Bonne remembered two NIU educators who impacted him during his time as a student.
“Dr. Ruth Hamilton taught an English course on grammar fundamentals where we spent hours diagramming sentences,” he said. “I've long since forgotten much of the terminology, but those grammar rules have flowed effortlessly from my fingertips every day for 40 years. I also took a swim fitness class where the instructor told us there was really only one thing we had to learn, which was to stop fighting the water and get comfortable in the pool. I got comfortable, and I still swim laps for exercise.”
The strongest influences, he said, were from his fellow students while they worked at the Northern Star.
“You rose through the ranks, learning from the other students before they graduated and passing on what you learned to those coming up behind you. In those days, the Star ranked among the nation's 25 largest daily colleges newspapers with $500,000 in annual revenue derived almost entirely through student-sold advertising. It was very real-world,” he said.

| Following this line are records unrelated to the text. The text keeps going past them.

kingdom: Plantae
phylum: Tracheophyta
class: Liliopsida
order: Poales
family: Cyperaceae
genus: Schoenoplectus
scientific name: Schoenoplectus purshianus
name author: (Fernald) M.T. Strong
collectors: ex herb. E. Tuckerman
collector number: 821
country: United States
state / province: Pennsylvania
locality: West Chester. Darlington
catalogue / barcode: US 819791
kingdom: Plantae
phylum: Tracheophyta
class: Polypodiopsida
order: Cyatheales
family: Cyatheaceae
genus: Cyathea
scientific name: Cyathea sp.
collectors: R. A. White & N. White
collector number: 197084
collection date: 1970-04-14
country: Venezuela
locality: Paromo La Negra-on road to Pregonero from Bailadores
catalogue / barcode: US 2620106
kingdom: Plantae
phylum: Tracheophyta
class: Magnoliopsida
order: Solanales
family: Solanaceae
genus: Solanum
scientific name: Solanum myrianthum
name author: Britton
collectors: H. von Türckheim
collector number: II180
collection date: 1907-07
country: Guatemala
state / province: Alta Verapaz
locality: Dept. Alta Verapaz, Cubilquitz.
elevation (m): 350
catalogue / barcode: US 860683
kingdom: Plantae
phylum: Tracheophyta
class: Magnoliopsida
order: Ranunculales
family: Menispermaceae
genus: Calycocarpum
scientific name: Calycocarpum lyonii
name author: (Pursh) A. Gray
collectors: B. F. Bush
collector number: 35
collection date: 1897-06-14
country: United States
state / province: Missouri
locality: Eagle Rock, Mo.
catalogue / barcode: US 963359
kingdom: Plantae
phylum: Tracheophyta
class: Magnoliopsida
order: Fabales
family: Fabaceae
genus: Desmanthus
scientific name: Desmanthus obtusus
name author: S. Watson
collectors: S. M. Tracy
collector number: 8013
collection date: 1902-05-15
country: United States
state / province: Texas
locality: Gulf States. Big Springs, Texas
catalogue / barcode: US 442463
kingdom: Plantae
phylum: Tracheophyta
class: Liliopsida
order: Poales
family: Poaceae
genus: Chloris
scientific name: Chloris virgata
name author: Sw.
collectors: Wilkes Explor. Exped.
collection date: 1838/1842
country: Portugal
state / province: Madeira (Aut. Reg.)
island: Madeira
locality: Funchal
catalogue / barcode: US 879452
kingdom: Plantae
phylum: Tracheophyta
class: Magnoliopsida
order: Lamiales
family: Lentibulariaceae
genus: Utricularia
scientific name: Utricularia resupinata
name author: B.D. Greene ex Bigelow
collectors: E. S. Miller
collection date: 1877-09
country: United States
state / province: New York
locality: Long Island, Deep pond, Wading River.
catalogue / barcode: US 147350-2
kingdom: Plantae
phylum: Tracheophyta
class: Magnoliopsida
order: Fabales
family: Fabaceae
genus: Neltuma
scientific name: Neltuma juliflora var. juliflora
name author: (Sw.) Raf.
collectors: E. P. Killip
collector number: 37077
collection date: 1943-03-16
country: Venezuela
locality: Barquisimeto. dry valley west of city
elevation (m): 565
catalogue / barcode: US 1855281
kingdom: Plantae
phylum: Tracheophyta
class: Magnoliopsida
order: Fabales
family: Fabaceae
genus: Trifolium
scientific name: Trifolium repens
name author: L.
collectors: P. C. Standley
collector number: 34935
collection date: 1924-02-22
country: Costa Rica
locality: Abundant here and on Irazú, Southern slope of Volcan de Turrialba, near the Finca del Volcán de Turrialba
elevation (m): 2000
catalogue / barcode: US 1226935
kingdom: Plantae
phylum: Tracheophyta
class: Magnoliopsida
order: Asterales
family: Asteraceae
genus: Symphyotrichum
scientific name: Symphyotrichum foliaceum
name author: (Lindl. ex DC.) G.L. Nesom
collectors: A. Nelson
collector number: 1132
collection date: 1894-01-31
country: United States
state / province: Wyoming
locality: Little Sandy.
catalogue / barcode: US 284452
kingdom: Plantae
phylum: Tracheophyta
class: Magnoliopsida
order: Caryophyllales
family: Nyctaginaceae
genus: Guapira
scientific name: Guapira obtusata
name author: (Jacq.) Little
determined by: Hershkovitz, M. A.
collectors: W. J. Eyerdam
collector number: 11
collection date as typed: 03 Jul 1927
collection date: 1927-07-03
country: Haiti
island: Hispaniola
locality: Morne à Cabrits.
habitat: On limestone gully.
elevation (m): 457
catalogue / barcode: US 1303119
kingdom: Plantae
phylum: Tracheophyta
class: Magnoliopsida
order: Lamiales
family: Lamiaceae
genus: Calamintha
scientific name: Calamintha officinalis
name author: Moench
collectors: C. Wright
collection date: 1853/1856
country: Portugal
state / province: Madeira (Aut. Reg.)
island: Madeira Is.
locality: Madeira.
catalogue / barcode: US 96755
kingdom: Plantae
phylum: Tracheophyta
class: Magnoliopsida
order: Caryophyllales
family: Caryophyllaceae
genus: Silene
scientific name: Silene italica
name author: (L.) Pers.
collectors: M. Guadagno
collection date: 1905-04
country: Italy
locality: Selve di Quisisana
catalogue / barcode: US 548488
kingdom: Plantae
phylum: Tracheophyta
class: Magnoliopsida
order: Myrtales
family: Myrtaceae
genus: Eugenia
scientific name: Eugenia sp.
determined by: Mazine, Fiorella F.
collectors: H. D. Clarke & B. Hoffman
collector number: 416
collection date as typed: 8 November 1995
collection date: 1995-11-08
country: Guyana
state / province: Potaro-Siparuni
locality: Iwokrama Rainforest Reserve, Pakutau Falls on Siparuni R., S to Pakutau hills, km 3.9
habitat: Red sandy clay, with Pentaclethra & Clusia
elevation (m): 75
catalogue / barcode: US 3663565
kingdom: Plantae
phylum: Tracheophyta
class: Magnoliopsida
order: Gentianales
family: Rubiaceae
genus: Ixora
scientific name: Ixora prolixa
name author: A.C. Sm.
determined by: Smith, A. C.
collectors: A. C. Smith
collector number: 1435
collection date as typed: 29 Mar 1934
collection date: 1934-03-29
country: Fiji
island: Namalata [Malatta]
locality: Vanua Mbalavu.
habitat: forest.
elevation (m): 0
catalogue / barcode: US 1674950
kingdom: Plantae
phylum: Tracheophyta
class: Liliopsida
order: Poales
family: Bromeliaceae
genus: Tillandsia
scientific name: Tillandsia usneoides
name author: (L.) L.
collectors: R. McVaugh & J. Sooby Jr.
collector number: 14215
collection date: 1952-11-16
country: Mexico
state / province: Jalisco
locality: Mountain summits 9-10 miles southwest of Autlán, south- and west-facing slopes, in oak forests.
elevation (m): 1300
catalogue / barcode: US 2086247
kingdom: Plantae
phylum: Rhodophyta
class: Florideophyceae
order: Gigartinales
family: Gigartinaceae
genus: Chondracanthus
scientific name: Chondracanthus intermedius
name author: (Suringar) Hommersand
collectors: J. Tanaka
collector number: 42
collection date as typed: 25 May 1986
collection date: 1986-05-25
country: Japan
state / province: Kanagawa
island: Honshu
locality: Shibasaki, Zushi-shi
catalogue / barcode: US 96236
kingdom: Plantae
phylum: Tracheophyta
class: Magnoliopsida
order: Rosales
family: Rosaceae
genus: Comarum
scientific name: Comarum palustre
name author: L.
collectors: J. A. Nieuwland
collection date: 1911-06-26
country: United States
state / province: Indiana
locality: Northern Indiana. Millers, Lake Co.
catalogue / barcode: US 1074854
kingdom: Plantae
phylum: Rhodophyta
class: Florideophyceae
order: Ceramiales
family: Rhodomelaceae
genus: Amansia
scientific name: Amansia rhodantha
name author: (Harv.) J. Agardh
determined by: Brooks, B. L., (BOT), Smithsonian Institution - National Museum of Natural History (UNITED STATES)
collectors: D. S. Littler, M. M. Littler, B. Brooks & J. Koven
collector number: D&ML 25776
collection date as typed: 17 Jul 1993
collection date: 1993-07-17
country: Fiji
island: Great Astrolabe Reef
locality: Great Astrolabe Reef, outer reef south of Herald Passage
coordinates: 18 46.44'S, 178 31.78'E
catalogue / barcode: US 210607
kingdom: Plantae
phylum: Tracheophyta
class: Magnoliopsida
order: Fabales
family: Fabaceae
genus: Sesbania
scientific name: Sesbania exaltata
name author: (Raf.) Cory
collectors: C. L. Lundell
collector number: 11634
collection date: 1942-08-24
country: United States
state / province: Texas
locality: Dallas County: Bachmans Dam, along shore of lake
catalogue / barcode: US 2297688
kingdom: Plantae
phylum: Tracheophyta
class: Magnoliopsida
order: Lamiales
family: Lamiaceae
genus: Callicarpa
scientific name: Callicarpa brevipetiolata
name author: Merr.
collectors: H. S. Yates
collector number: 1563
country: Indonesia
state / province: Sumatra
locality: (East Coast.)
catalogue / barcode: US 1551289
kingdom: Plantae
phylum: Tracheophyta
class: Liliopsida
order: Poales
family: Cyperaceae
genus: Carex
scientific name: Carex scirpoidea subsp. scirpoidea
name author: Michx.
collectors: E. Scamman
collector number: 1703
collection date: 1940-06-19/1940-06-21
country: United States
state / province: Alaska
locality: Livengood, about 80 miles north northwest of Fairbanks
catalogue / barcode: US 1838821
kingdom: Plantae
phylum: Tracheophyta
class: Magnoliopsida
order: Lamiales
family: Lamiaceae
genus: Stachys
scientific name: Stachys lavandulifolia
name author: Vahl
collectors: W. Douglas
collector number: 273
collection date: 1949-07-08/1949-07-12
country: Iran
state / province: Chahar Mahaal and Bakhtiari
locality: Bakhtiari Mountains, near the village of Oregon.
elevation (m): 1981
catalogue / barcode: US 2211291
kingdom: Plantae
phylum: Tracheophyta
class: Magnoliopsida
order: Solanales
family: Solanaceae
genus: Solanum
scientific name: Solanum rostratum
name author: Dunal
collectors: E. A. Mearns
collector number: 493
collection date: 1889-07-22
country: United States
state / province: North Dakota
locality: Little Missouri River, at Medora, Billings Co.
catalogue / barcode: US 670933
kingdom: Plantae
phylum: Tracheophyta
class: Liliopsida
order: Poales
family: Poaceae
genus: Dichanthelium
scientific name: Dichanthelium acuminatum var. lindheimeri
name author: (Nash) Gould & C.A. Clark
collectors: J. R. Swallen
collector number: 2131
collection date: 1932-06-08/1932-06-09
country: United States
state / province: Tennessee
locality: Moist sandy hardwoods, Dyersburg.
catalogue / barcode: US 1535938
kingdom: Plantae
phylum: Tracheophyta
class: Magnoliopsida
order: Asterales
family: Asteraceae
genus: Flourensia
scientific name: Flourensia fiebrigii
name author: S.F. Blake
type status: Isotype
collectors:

Bonne considers his first day in journalism to be when his byline appeared in his hometown newspaper, the Rockford Register Star, in his first semester of college. The Register Star had asked him to report on the campus hoopla surrounding the TV wedding of Luke and Laura on the soap opera “General Hospital” in November 1981.
“I worked at the Register Star as a full-time intern over summer and winter breaks, earning entry-level pay,” he said. “My first job after graduating was at the Northwest Herald, a suburban daily based in Crystal Lake, where I exposed election fraud that earned the newspaper a first-place Illinois Press Assocation award for investigative reporting. My work led to indictments that forced the county treasurer and a county board member to resign from office to avoid felony prosecution for falsifying election documents. I later returned to the Register Star for 11 years as a reporter, columnist and magazine editor.”
“Much of what defined my work in journalism remains central to my roles in public service -- the ability to draw people out and drill down to the heart of a matter and then dig for answers, often by asking tough questions, to help them resolve problems in their lives,” he added.
Bonne began his tenure in public service in fundraising and as a communications professional after leaving the journalism industry in 2006.
"Through volunteer work over the years, I discovered I wasn't afraid of and was fairly good at something that terrified many—asking for money," he said. "I pursued a job raising funds for special projects with Rockford Public Schools, but priorities soon shifted and I became a one-man communications shop (after a few years of there being none) and eventually chief communications officer. I was a key player in a successful referendum campaign for the schools and brought that experience to helping a longtime local TV news anchor run for Illinois Senate. He won, and I've worked as his chief of staff for 10 years now."
Bonne said his experience as a reporter covering local government gave him an up-front seat witnessing the processes of local government, and in 2021 he ran and won a seat on the Rockford City Council.
"If you spend enough time in the front-row seats, you realize you have a better idea than most of how the sausage gets made," he said.
Bonne said his time at NIU remains among the best days of his life. He remains highly active in the NIU Rockford Alumni Club.
“I want to do whatever small part I can to help my alma mater not merely survive but thrive and continue to be among the most cherished chapters of its graduates' lives for generations to come,” he said.